Anyone have any lining and button suggestions for a navy suit?
I do navy lining with Navy. I think it looks best that way. Do horn black or horn dark brown buttons.
It's personal preference. I went dark brown horn with brown lining.
Umbrellas are back in stock, with two new whangee umbrellas.
If anyone is interested in how the measurement consultation works, these were my recommendations, with accompanying explanations:
Your shoulders are square (as opposed to sloping) so we'll raise the angle of the shoulders +2 cm
You could also consider switching to the soft shoulder padding so they don't look as prominent
The shoulders also look a hair too wide, so -0.5 cm
Back chest (across the armpits) is loose, so -1.5 cm
Waist looks ok in the back. Does it feel loose?
Assuming the side photos are the natural way you hang your arms, then we'll adjust the sleeve pitch backward 1 cm
Sleeve length -2 cm
Button stance -1.5 cm lower, should be at the narrowest part of your waist
I'm thinking about getting a couple of rugby shirts. I'm a 38R. Is the recommendation still to go with an L?
I just received one of his belts in medium brown. I'd say that medium is probably a better match to the AE walnut color. BTW, it's a very nice belt. Good quality leather.
If they are the same pattern as the polos you probably want medium.
Any Styleforum discounts I can apply towards the Bauhaus watch?
Received the grenadine purple tie, couple pocket squares, and a rugby over the weekend. Had to return the rugby (fit wasn't right for me) but LOVE the tie and pocket squares.
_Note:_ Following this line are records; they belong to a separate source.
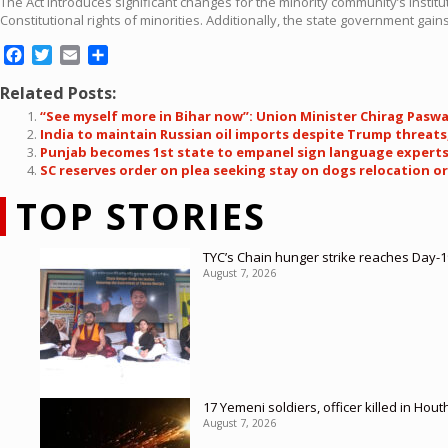
The Act introduces significant changes for the minority community’s institut
Constitutional rights of minorities. Additionally, the state government gain
Facebook
Twitter
Email
Share
Related Posts:
“See myself more in Bihar now”: Union Minister Chirag Pasw
India to maintain Russian oil imports despite Trump threat
Punjab becomes 1st state to empanel sign language experts 
SC reserves order on plea seeking stay on dogs relocation o
TOP STORIES
TYC’s Chain hunger strike reaches Day-19
August 7, 2026
17 Yemeni soldiers, officer killed in Hout
August 7, 2026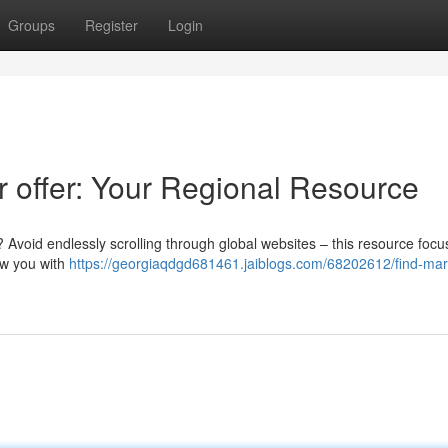
Groups
Register
Login
r offer: Your Regional Resource
? Avoid endlessly scrolling through global websites – this resource foc
ow you with
https://georgiaqdgd681461.jaiblogs.com/68202612/find-mar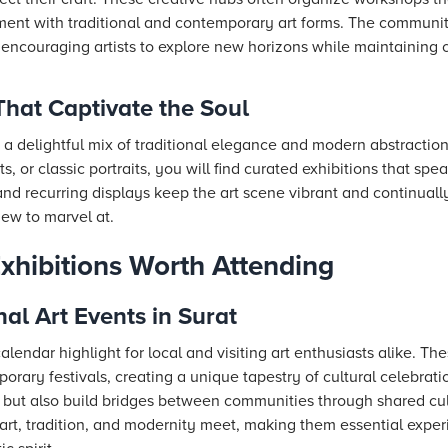
iment with traditional and contemporary art forms. The community
 encouraging artists to explore new horizons while maintaining 
That Captivate the Soul
re a delightful mix of traditional elegance and modern abstracti
 or classic portraits, you will find curated exhibitions that speak
and recurring displays keep the art scene vibrant and continuall
new to marvel at.
Exhibitions Worth Attending
l Art Events in Surat
calendar highlight for local and visiting art enthusiasts alike. T
mporary festivals, creating a unique tapestry of cultural celebrati
at but also build bridges between communities through shared cu
 art, tradition, and modernity meet, making them essential expe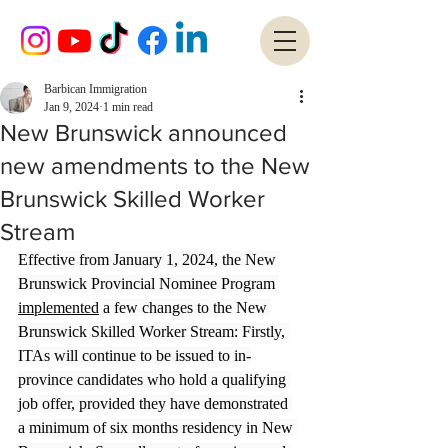
Barbican Immigration
Jan 9, 2024
1 min read
New Brunswick announced
new amendments to the New
Brunswick Skilled Worker
Stream
Effective from January 1, 2024, the New 
Brunswick Provincial Nominee Program 
implemented
 a few changes to the New 
Brunswick Skilled Worker Stream: Firstly, 
ITAs will continue to be issued to in-
province candidates who hold a qualifying 
job offer, provided they have demonstrated 
a minimum of six months residency in New 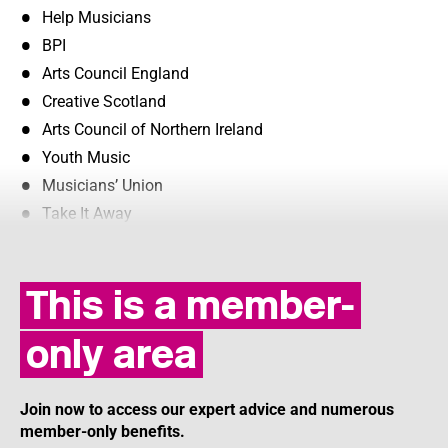
Help Musicians
BPI
Arts Council England
Creative Scotland
Arts Council of Northern Ireland
Youth Music
Musicians’ Union
Take It Away
This is a member-
only area
Join now to access our expert advice and numerous
member-only benefits.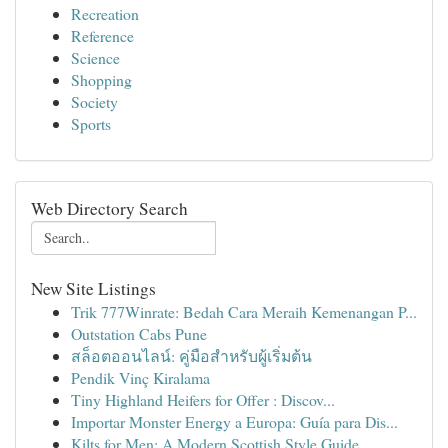
Recreation
Reference
Science
Shopping
Society
Sports
Web Directory Search
New Site Listings
Trik 777Winrate: Bedah Cara Meraih Kemenangan P...
Outstation Cabs Pune
สล็อตออนไลน์: คู่มือสำหรับผู้เริ่มต้น
Pendik Vinç Kiralama
Tiny Highland Heifers for Offer : Discov...
Importar Monster Energy a Europa: Guía para Dis...
Kilts for Men: A Modern Scottish Style Guide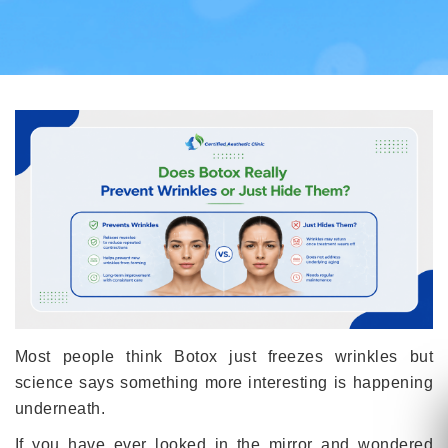
Most people think Botox just freezes wrinkles but
science says something more interesting is happening
underneath.
If you have ever looked in the mirror and wondered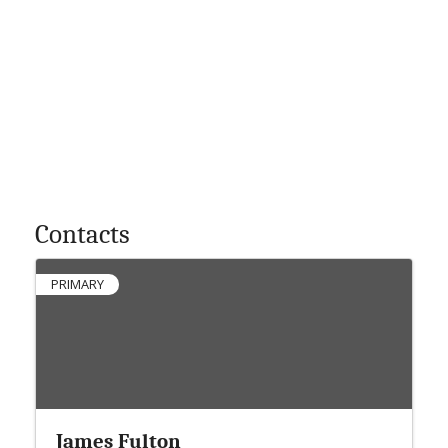
Contacts
PRIMARY
James Fulton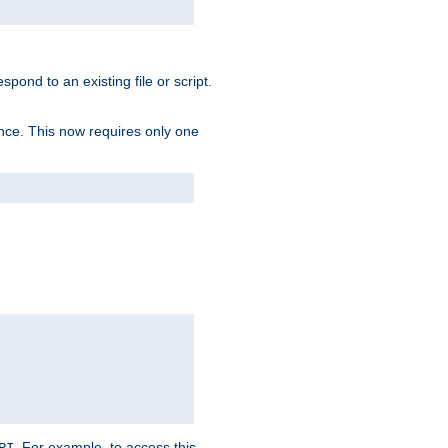
spond to an existing file or script.
tence. This now requires only one
. For example, to access this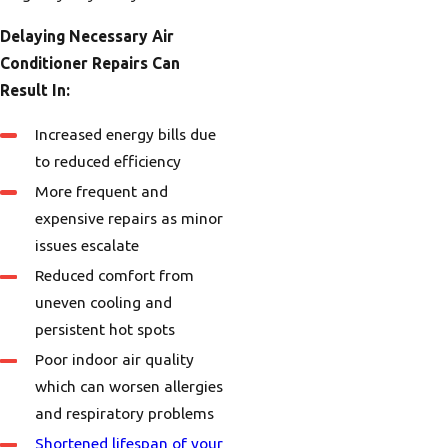
Delaying Necessary Air
Conditioner Repairs Can
Result In:
Increased energy bills due
to reduced efficiency
More frequent and
expensive repairs as minor
issues escalate
Reduced comfort from
uneven cooling and
persistent hot spots
Poor indoor air quality
which can worsen allergies
and respiratory problems
Shortened lifespan of your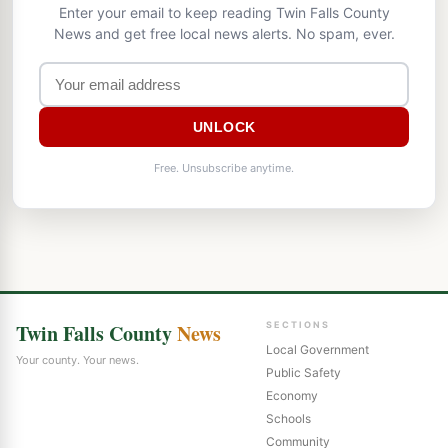
Enter your email to keep reading Twin Falls County
News and get free local news alerts. No spam, ever.
UNLOCK
Free. Unsubscribe anytime.
Twin Falls County
News
SECTIONS
Local Government
Your county. Your news.
Public Safety
Economy
Schools
Community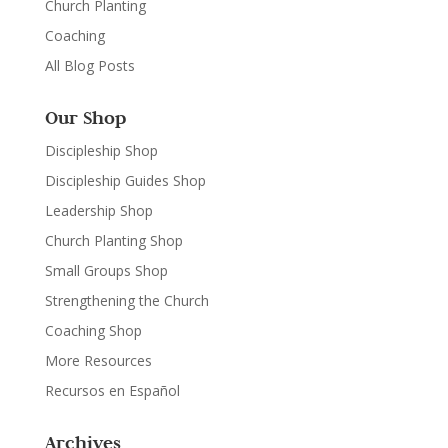
Church Planting
Coaching
All Blog Posts
Our Shop
Discipleship Shop
Discipleship Guides Shop
Leadership Shop
Church Planting Shop
Small Groups Shop
Strengthening the Church
Coaching Shop
More Resources
Recursos en Español
Archives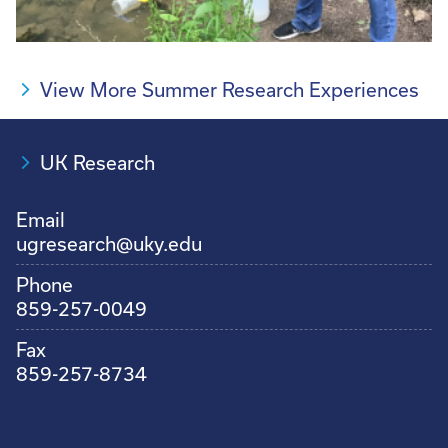
View More Summer Research Experiences
UK Research
Email
ugresearch@uky.edu
Phone
859-257-0049
Fax
859-257-8734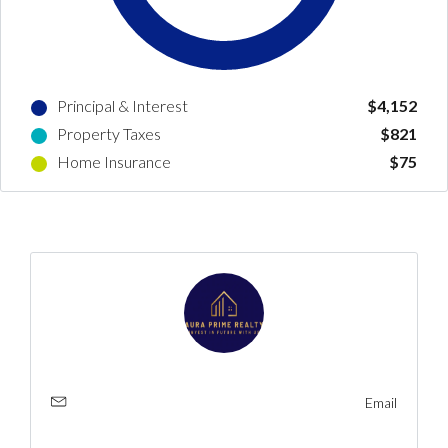
Log In
Principal & Interest
$4,152
Don't have an account?
Create your
Property Taxes
$821
account,
it takes less than a minute.
Home Insurance
$75
Username
Password
LOGIN
No apps configured. Please contact
your administrator.
Email
Lost your password?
Also, FWIW, the customer service has been great: fast shipping, immediate repsonses to my questions, etc.... Will be ordering again soon.
Just saw Kent's watch featured on the watch blog Hodinkee. It's a fairly complimentary profile and a rare one for Hodinkee (to my knowledge, this is the first watch they've talked about that is under $1,000 . . . at least in the year or so I've been reading).
What kind of styles of waistcoats are available Kent? Would it be possible have one made in a double-breast configuration? Or perhaps just lower buttoning point to reveal more of the chest and tie?
Canadian customers: I have a suit with a 36 jacket and 32 trousers en route. Now would be a good time to order as you'll be able to avoid the vicissitudes of international shipping and potential customs and tax.
We don't do discounts or sales as I think it's better to have one low price at all times, without silly games.
The suit options form lists three options: 5 button; 6 button; Notch lapel, 4 button. So no double-breasted. The 5 button is lower than the 6 button.
I was really impressed with the consult above. As my posts indicate, I was somewhat unsure of the process going in. After I received the jacket and consulted with Kent, I was immediately impressed with his service. I plan to pick up a few additional items from Kent in the future. I'll report back after receiving the RTW trousers in a week or so.
Thanks for the reply, Kent. As for your jacket. Is it possible to request more open quarters than the default width?
Similar to the degree of this: http://www.styleforum.net/t/56404/lightbox/post/5913334/id/568984
Just ordered my second KW MTM suit. This one I will be wearing in my wedding! I just got engaged last Friday and my first plan of action was to order a KW suit. Next plan of action is a Hober wedding tie.
I will, of course, post pictures when the final suit arrives.